Nathan Kurland, a Coconut Grove resident and former board member of the Bayfront Park Management Trust, spoke against filling in the slip, calling it “a bad idea.”
Mr. Kurland said the city invested millions to improve the deep water slip, including installing large marine bollards with the idea of welcoming tall ships and other maritime events.
He admitted the slip is underutilized but said the Bayfront Park Management Trust is responsible for making the slip more useful.
Mr. Carollo first brought up the idea of filling in the slip last month, after several people objected to a formal request for proposals issued by the city to build a commercial marina, store and restaurant there.
Mr. Carollo said then that the county is considering more dredging to deepen the seaport, and with coordination the bottomlands dug up could be “free fill” to close the slip.
“It could be a win-win for everybody,” he said. “By filling in the slip we’d give [the park] the size it truly deserves and increase green space tremendously. It would make the park into a bigger crown jewel than it is today.”
On May 9, Mr. Carollo said the city might have to reimburse the Florida Inland Navigational District (FIND) board up to $6 million it had given to the city for the slip several years ago if filling in the slip gets final approval.

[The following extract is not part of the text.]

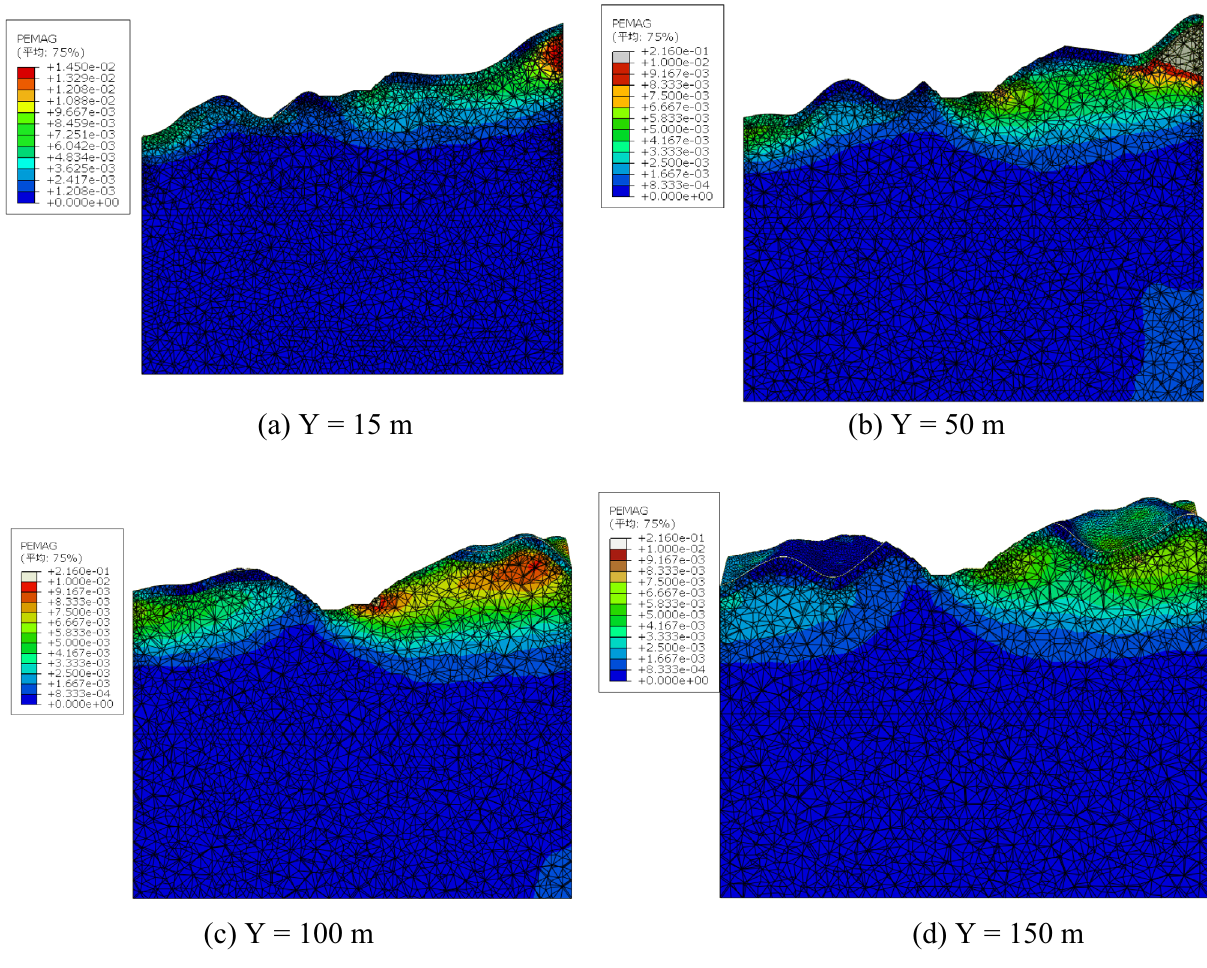
Figure 15. Contour of equivalent plastic strain.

Mr. Carollo said filling in the slip can lead to a day when all of the city’s vast waterfront parks are united.
South of the slip is AmericanAirlines Area, Bayside Marketplace and Bayfront Park. North of the slip is Ferré Park and the Pérez Art Museum Miami.
Most of those sites are framed by the city’s improved and landscaped public baywalk. The commission recently approved negotiating a lease with the state to allow for expansion of the baywalk northward from the park, under the MacArthur Causeway.
The May 11 resolution was amended slightly to have the city manager study all that needs to happen to fill the slip, and how much it will cost. He is to report back to the city commission for a final vote.
Mr. González asked for 60 days to study the proposal to fill the slip and report back. Mr. Carollo said he can have 90 days.
The FEC Slip is a former seaport dock on Biscayne Bay that was joined by two other slips nearby, long ago filled in.